People’s stories and anecdotes about their parking experience need to be backed up by factual data, said Coun. Clare Cameron.
“If something is going to change with parking in the downtown area, I want to make sure that council is doing it in a proactive way rather than a reactive way,” she said in a phone interview.
“People may feel there’s no parking available. Sometimes what it really means is there’s no available parking immediately in front of the place they’re trying to get to. And that’s a different issue.”
She said she is interested in exploring a shuttle service option as well as using more ridesharing services such as Uber, and encouraged any concerned residents to make a presentation to council.
“If a heritage, historical feel is something that draws people to Niagara-on-the-Lake, the town doesn’t look very historic when it’s full of cars,” Cameron said. “In order to maintain that positive experience for the people that visit and give them an appealing experience, we need to get the right balance.”

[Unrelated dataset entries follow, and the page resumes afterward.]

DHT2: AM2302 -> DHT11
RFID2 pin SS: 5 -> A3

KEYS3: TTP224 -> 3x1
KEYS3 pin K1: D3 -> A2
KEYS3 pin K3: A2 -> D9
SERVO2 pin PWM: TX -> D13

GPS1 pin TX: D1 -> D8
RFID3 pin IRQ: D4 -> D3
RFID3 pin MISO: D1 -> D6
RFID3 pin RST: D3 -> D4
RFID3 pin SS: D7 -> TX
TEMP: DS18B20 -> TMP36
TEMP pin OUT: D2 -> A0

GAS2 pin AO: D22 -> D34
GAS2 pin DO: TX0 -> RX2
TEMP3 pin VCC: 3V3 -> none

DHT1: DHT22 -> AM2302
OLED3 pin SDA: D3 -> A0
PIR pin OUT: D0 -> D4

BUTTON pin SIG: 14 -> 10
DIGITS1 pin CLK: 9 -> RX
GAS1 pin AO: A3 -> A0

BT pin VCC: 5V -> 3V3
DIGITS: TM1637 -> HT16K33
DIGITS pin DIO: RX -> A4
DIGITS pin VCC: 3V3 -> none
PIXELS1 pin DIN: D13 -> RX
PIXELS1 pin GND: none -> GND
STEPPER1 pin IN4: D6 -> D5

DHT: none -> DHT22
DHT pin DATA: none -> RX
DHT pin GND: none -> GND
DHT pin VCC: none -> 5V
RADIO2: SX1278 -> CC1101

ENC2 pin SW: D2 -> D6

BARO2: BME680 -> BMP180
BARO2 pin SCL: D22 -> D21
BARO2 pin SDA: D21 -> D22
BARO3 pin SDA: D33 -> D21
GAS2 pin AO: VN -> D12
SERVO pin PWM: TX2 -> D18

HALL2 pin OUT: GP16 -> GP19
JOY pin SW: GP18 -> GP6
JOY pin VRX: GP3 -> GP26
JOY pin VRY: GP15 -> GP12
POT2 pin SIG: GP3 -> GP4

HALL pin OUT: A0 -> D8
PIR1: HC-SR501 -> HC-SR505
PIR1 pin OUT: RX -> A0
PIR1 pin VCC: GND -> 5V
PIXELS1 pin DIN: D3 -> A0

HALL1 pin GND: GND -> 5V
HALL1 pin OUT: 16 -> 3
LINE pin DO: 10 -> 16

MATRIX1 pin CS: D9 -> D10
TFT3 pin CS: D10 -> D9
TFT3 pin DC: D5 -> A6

Couns. Allan Bisback, John Wiens and Norm Arsenault suggested having a parking area, somewhere near downtown, where Old Town employees can park their vehicles without taking up spaces on Queen Street or on side streets.
Bisback also proposed having a shuttle service that would bring visitors into town and help relieve the congestion.
Wiens said he is a strong believer in “peripheral parking” and while having underground parking would be “outstanding,” he said it would be too expensive to make it work.
Bisback echoed Disero’s comments, saying he wasn’t sure if free parking would “stimulate the business downtown” and that increasing parking rates isn’t a solution for him but creating more spaces is one way to tackle the issue.
Council has also asked town staff to look at adding more metered parking spots at Wellington Street across from the old hospital, he said.
“That’s more of a congestion issue rather than a parking issue,” Bisback said.
“The real issue isn’t how we resolve the parking. I think the real issue is what we want to be from a tourist point of view, what kinds of people we want to attract to this town and how we build the infrastructure to do that.”
While an idea of a parking garage was OK to him, there is a shortage of land in town, Arsenault said, noting Parks Canada won’t give up land near Fort George or where the Upper Canada Lodge is located. There isn’t much land available in downtown either, he added.
“Parks Canada doesn’t give away land, it’s as simple as that. You may be able to lease some land but they’re not going to give it to you for a parking lot,” he said.
“There is no real short-term solution.”
Chamber vice-chair Andrew Niven said the organization is committed to working on a solution that will work for local residents and businesses.
“Niagara-on-the-Lake has always done it’s best when working together and it will only succeed if we are innovative, positive in our communications, open-minded and of course willing to do the work together,” Niven said in an email response.
Parking has always been a challenge, said Coun. Gary Burroughs, who said he wasn’t in favour of creating more parking lots in Old Town and he wants to see where council stands in its deliberations at the moment before commenting any further.
Coun. Stuart McCormack declined to comment.